Prompt.
Print exactly what the entries say, line by line, from the first line down to the one with "既懂专业又有实正在购房体验的人，办理", inclusive.

(Stored dataset items)
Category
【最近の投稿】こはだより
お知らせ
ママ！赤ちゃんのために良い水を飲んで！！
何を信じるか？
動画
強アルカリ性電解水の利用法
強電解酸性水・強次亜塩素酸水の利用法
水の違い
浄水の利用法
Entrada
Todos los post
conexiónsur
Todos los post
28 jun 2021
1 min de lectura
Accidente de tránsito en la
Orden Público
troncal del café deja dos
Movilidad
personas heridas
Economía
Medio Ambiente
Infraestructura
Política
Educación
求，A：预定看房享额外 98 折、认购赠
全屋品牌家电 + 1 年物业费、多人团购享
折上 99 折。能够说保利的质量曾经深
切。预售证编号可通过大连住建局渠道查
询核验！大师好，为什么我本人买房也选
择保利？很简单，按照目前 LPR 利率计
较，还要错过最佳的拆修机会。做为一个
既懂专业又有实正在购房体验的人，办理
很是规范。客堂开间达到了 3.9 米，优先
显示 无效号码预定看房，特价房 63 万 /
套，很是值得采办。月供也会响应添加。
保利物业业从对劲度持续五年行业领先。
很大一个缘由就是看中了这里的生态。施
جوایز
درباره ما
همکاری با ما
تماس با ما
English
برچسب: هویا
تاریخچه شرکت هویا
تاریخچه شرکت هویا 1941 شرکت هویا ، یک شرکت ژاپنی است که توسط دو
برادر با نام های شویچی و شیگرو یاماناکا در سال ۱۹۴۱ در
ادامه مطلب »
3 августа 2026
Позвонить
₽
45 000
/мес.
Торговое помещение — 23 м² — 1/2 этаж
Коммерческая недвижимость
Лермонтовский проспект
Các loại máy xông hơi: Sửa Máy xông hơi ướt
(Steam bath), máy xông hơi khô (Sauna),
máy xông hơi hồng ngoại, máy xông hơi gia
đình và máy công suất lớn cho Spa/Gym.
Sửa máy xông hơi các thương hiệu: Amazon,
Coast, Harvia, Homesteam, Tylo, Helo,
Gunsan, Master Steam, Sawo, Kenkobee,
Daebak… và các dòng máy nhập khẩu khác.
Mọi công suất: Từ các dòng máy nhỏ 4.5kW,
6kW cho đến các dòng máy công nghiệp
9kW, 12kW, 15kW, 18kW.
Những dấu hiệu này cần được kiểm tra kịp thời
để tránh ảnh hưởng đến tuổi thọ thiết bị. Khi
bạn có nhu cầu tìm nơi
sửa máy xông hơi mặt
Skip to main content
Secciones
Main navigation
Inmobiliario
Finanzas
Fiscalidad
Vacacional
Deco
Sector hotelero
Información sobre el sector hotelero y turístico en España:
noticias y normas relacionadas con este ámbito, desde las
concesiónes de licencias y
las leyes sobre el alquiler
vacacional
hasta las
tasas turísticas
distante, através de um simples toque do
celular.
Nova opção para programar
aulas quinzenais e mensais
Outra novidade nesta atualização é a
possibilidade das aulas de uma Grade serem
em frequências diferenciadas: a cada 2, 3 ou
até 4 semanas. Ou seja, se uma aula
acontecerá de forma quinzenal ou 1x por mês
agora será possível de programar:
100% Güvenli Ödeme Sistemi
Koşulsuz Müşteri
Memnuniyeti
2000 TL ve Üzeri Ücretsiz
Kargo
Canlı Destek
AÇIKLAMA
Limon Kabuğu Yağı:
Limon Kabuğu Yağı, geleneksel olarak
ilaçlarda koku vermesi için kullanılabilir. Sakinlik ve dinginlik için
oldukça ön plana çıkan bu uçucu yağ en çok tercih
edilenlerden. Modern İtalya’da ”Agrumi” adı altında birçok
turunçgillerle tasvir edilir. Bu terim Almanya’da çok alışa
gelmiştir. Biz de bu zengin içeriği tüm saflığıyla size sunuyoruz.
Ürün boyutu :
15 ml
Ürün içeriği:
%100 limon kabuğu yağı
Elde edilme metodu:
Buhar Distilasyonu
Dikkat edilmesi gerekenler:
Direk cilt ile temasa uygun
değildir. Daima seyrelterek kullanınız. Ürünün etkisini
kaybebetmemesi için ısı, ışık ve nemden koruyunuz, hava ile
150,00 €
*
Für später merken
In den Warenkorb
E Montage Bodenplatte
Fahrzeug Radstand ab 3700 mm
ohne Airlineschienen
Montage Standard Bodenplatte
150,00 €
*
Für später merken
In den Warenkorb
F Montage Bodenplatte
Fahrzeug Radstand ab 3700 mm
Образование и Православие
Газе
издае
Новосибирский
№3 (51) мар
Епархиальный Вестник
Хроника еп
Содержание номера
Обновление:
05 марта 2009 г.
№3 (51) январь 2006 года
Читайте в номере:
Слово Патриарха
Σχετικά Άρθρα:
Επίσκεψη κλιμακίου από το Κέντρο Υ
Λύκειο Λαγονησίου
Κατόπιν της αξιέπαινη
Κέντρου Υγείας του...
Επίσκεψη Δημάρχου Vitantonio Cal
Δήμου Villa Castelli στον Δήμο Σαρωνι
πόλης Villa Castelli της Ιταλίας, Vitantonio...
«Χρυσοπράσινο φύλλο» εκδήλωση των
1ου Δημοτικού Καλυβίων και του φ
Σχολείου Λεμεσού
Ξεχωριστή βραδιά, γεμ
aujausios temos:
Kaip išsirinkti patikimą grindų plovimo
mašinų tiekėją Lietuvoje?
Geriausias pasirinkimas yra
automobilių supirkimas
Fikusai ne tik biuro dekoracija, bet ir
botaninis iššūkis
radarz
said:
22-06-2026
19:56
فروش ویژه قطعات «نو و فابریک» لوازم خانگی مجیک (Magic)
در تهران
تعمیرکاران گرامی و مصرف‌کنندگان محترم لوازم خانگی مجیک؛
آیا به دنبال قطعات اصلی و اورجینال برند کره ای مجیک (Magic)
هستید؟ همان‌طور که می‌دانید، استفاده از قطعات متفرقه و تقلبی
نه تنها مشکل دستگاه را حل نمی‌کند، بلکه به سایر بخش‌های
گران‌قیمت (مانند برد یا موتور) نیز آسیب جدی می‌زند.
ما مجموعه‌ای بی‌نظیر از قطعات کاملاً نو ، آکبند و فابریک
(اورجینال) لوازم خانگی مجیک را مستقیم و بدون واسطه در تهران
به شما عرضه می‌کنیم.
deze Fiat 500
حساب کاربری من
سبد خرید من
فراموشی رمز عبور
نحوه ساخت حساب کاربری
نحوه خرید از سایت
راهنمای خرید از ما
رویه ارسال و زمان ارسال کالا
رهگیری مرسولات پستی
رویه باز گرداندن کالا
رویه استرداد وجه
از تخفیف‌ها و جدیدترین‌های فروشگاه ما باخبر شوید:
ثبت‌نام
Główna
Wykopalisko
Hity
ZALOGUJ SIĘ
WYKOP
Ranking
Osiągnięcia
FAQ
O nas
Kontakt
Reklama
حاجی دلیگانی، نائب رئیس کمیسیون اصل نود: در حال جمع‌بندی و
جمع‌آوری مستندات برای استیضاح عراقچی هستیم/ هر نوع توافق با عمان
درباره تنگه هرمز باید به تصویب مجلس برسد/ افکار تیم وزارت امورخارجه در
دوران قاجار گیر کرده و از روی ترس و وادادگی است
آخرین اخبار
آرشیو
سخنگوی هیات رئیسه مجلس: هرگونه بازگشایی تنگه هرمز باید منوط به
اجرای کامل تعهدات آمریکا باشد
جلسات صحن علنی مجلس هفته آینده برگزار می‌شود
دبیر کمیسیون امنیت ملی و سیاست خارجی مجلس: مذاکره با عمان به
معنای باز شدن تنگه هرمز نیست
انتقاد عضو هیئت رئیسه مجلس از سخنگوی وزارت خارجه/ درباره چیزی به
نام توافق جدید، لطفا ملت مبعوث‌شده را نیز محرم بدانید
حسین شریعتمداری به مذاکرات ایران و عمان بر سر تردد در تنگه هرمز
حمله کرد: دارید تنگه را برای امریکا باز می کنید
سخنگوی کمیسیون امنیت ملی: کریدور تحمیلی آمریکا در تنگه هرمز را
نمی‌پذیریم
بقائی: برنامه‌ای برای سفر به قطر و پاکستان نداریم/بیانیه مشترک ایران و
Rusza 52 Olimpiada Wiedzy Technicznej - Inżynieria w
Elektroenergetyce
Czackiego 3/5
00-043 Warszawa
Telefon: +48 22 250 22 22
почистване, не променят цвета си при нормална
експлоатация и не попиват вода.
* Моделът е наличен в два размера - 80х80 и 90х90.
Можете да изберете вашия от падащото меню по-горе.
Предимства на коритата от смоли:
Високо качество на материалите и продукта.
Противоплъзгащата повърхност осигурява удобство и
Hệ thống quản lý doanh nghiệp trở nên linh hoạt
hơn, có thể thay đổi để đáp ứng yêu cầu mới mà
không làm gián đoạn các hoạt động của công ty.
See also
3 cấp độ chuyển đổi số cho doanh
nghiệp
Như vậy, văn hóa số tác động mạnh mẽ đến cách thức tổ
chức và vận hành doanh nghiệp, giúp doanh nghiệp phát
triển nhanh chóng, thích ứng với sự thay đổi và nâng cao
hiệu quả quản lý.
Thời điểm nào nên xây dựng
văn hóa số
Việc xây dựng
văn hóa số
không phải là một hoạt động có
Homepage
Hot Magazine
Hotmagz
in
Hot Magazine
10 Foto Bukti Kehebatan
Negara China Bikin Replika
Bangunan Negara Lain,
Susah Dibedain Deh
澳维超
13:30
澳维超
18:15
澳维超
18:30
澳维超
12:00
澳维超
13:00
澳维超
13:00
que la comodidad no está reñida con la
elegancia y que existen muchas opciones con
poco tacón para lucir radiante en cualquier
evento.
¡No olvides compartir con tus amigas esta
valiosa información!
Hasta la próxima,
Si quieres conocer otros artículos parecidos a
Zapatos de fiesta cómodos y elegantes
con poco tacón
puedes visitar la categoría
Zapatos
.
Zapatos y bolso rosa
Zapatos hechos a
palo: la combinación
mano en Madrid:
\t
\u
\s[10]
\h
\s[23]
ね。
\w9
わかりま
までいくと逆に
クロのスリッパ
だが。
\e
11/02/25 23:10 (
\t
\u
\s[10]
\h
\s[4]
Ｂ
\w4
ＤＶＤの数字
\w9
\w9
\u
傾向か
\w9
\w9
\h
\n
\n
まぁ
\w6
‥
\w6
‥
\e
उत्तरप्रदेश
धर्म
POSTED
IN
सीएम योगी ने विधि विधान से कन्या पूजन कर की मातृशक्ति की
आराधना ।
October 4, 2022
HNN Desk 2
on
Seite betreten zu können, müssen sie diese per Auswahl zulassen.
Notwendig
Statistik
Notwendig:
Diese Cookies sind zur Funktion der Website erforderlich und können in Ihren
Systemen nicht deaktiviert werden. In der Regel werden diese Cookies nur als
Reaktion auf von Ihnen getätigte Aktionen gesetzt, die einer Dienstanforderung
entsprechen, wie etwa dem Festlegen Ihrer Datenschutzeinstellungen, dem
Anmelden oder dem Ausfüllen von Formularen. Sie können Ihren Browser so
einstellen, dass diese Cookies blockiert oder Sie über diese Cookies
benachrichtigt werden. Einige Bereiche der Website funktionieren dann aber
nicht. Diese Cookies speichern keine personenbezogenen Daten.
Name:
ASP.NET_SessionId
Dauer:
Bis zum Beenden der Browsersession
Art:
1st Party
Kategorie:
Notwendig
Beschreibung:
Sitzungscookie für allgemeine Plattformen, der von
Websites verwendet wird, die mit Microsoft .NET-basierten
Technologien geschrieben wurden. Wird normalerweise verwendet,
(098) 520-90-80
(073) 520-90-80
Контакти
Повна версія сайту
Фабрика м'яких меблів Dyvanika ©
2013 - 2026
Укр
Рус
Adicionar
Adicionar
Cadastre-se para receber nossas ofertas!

Task response.
Category
【最近の投稿】こはだより
お知らせ
ママ！赤ちゃんのために良い水を飲んで！！
何を信じるか？
動画
強アルカリ性電解水の利用法
強電解酸性水・強次亜塩素酸水の利用法
水の違い
浄水の利用法
Entrada
Todos los post
conexiónsur
Todos los post
28 jun 2021
1 min de lectura
Accidente de tránsito en la
Orden Público
troncal del café deja dos
Movilidad
personas heridas
Economía
Medio Ambiente
Infraestructura
Política
Educación
求，A：预定看房享额外 98 折、认购赠
全屋品牌家电 + 1 年物业费、多人团购享
折上 99 折。能够说保利的质量曾经深
切。预售证编号可通过大连住建局渠道查
询核验！大师好，为什么我本人买房也选
择保利？很简单，按照目前 LPR 利率计
较，还要错过最佳的拆修机会。做为一个
既懂专业又有实正在购房体验的人，办理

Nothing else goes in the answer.